Emerging market debt mixed; Russian Standard Vodka sells $85 million notes

By Reshmi Basu and Paul A. Harris

New York, May 31 - Emerging market debt saw more jitters Wednesday, as investors contended with falling commodity prices, a spike in U.S. Treasury yields and concerns over U.S. monetary policy.

In the primary market, Russian Standard Vodka sold $85 million of two-year credit-linked notes at par to yield 10% via Dresdner Kleinwort Wasserstein.

At the opening, the market saw a surprisingly firmer tone, according to market sources. Brazil saw spreads tighten by 10 basis points on local buying and short covering, noted a source.

Many had expected that the London open would see a hangover effect from Tuesday's weakness. But instead the market rallied, which resulted in trading accounts and locals working to cover short trades in Brazil.

Nonetheless, the rally in emerging markets was short lived. The market gave up some gains as the yield on the 10-year Treasury note approached 5.11% on concerns about what the Federal Reserve will do next.

Wednesday's release of minutes from the last Federal Open Market Committee meeting failed to uncover any clues about Fed action and only added to the uncertainty, noted a source.

During the session, emerging market debt was mixed. The bellwether Brazilian bond due 2040 lost 0.20 to 121.80 bid, 121.95 offered.

The Argentinean bond due 2033 gained 0.20 to 92.95 bid, 93.20 offered while the Russian bond due 2030 gave up 0.31 to 106.625 bid, 106.875 offered.
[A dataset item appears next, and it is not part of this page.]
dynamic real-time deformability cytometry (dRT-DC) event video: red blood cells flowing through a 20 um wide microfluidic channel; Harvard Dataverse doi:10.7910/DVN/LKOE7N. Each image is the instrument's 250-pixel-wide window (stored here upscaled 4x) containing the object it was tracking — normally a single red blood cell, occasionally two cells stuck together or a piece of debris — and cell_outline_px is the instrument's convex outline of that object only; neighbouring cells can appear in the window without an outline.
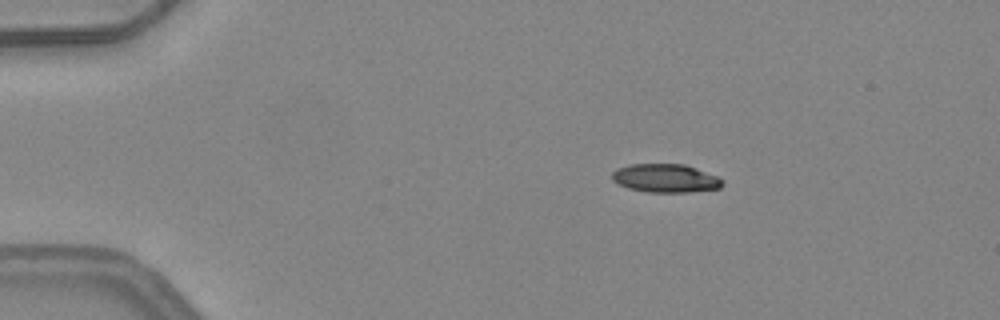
{"species": "common noctule bat (a hibernating species)", "species_latin": "Nyctalus noctula", "temperature_condition": "warm", "stored_images_in_passage": 3, "camera_frame_rate_fps": 3000, "um_per_image_px": 0.085, "animal": {"sex": "female", "body_mass_g": 24.6, "forearm_length_mm": 56.2}, "frame": {"image": 1, "passage_image": 1, "time_ms": 0.0, "image_size_px": [1000, 320], "cell_outline_px": [[724, 184], [720, 188], [688, 192], [648, 192], [628, 188], [616, 184], [612, 180], [612, 172], [616, 168], [628, 164], [684, 164], [696, 168], [716, 176], [724, 180]], "centroid_in_image_um": [56.53, 15.15], "position_along_channel_um": 28.5, "area_um2": 18.44}}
By session's end, the JP Morgan EMBI Global Diversified index had narrowed five basis points to 202 basis points versus Treasuries.

However, it is difficult to extricate a meaningful trend from Wednesday's session, except for concluding that more volatility lies ahead, according to Enrique Alvarez, Latin America debt strategist for research firm IDEAglobal.

In the second half of the past month, investors have become nervous about the direction of the Fed's monetary policy, which has resulted in the reduction of the appetite for risky assets.

Local currencies and equity market have seen the blunt of the sell-off, but emerging markets have not been immune to the market sentiment. For the month of May, spreads on the EMBI Global Diversified index kicked out by 32 basis points.

But even as spreads have widened, investors are still not ready to buy on dips.

"I don't think you have people bottom fishing here," observed Alvarez.

"It's very difficult to capture a good dip here. A good dip today could actually be a top three days from now, depending on where sentiment goes."

He added that longer-term investors were waiting to see how stories such as commodity prices and risk aversion play out. And of course, the market would be combing through upcoming U.S. economic data for any insight into the mindset of the Fed.

Peru under pressure

Meanwhile Peruvian bonds continued to see pressure in response to the weekend's release of opinion polls, which showed that former president Alan Garcia's has a narrow lead over leftist Ollanta Humala in the presidential race.

With no clear winner, Peruvian assets are expected to remain volatile ahead of the June 4 run-off.

At session's close, the Peruvian bond due 2033 was down 0.25 to 111 bid, 111.50 offered.

In other news, Brazil's Copom cut the Selic rate by 50 basis points to 15.25%, coming in line with market expectations.